Before Jesus died on the Cross, He said, “Eli, Eli, lama sabachthani? that is to say, MY GOD, MY GOD, WHY HAST THOU FORSAKEN ME?” (Matt. 27:46; caps in original). Although He Himself was fully God, Jesus addressed the Father as His God twice in this statement. Anyone who reads this statement and understands what He said has to reckon with the fact that the One dying on the Cross made an incredible statement that was not focused on His own deity. Rather, the reader is to accept the truth of the profound reality communicated by Jesus’ words concerning Him and His Father.
In one of His resurrection appearances, Jesus said to Mary, “Touch Me not; for I am not yet ascended to My Father: but go to my brethren, and say unto them, I ascend unto My Father, and your Father; and to My God, and your God” (John 20:17). Although He had risen from the dead, He had not yet been glorified at the Father’s right hand when He made this statement that speaks of the Father as His God. Again, the reader is confronted with a statement that directs his attention away from Jesus’ own deity and to that same profound truth seen earlier. Apparently, Jesus intended His saying to communicate to His original audience and to all who have encountered it thereafter that the Crucifixion and the Resurrection did not change this profound reality concerning Him and His Father.
About six decades after Jesus had made these statements, Jesus appeared to the apostle John. At that time, He had already been glorified at the Father’s right hand for more than half a century. In one of His statements to John, the glorified Jesus again spoke of the Father as His God. This time, however, He strikingly emphasized that truth by repeating the words, “My God,” four times:
“Him that overcometh will I make a pillar in the temple of my God, and he shall go no more out: and I will write upon him the name of my God, and the name of the city of my God, which is new Jerusalem, which cometh down out of heaven from my God: and I will write upon him my new name” (Rev. 3:12).
Why did Jesus repeatedly say these words to John? Apparently, Jesus intended to communicate unmistakably to John that His ascension and glorification did not change the profound reality concerning Him and His Father that He had spoken of decades earlier. The Father was still His God, and Jesus wanted to be sure that John understood that fact and was mindful of it.
Moreover, by His including these words in one of the letters to the seven churches, we understand that Jesus wanted to confront all the churches of that time with the same striking emphasis. Jesus thus desired that all believers of that time would be mindful of the profound reality of the Father as His God.
Because the Holy Spirit has recorded these statements in Scripture, it is clear that there is a divine intent for all believers in all subsequent ages to be mindful of the fact that the Father is still Jesus’ God. The last statement by Jesus about that truth emphasized that truth far beyond the other two. Revelation was written several decades after Jesus’ glorification, and the greater emphasis on this truth in Revelation 3:12 suggests that believers at that time needed an even stronger presentation of that truth than those who lived during the days that Jesus was on the earth.

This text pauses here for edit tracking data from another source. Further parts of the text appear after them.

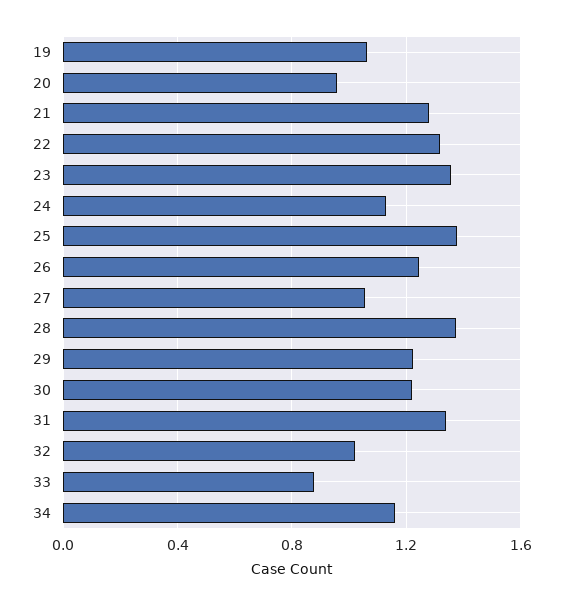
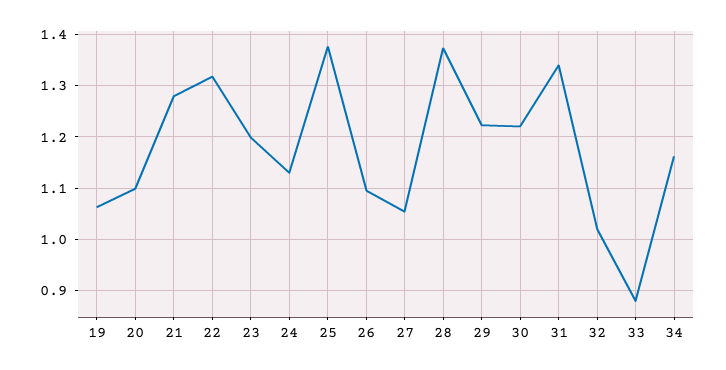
  {
    "19": 1.06,
-   "20": 0.95,
+   "20": 1.1,
    "21": 1.28,
    "22": 1.32,
-   "23": 1.35,
+   "23": 1.2,
    "24": 1.14,
    "25": 1.38,
-   "26": 1.25,
+   "26": 1.1,
    "27": 1.06,
    "28": 1.38,
    "29": 1.22,
    "30": 1.22,
    "31": 1.34,
    "32": 1.02,
    "33": 0.88,
    "34": 1.16
  }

If this understanding is correct, why was it so? Perhaps part of the explanation for what Jesus did is found in considering our human desire ever increasingly to resolve paradoxical truths and explain everything as fully as possible. How the Father can be the God of Jesus—who Himself is God—is a very difficult truth for us as humans to handle. Jesus’ final statement served not to lessen the difficulty but to intensify it greatly. We thus must conclude that God views it as very important that we maintain, regardless of the difficulties that doing so presents to our minds, full belief in and mindfulness of both Jesus’ own deity and the truth of the Father’s continuing even today to be the God of Jesus.
Jesus repeatedly spoke of the Father as His God so that we would not become overly focused on Jesus’ own deity and lose sight of the profound nature of His relationship to the Father. Revelation 3:13 shows that we must continue to make known that emphasis in our churches today.

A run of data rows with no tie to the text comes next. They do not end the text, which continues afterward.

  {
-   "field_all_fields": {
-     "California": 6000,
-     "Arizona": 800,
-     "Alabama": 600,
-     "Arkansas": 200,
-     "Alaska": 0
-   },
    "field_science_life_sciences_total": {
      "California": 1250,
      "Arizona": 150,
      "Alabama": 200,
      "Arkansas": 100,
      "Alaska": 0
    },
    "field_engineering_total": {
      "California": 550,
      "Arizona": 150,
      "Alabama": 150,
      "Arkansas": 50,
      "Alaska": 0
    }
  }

Copyright © 2011-2024 by Rajesh Gandhi. All rights reserved.
It is hard to think that as God himself he will make such a statement twice for the purpose to direct and redirect his readers about the unique relationship he has with His heavenly Father.
I would be glad to hear your thoughts on why Jesus used these words on those occasions. I wrote what I did to try to make some sense of these very challenging statements.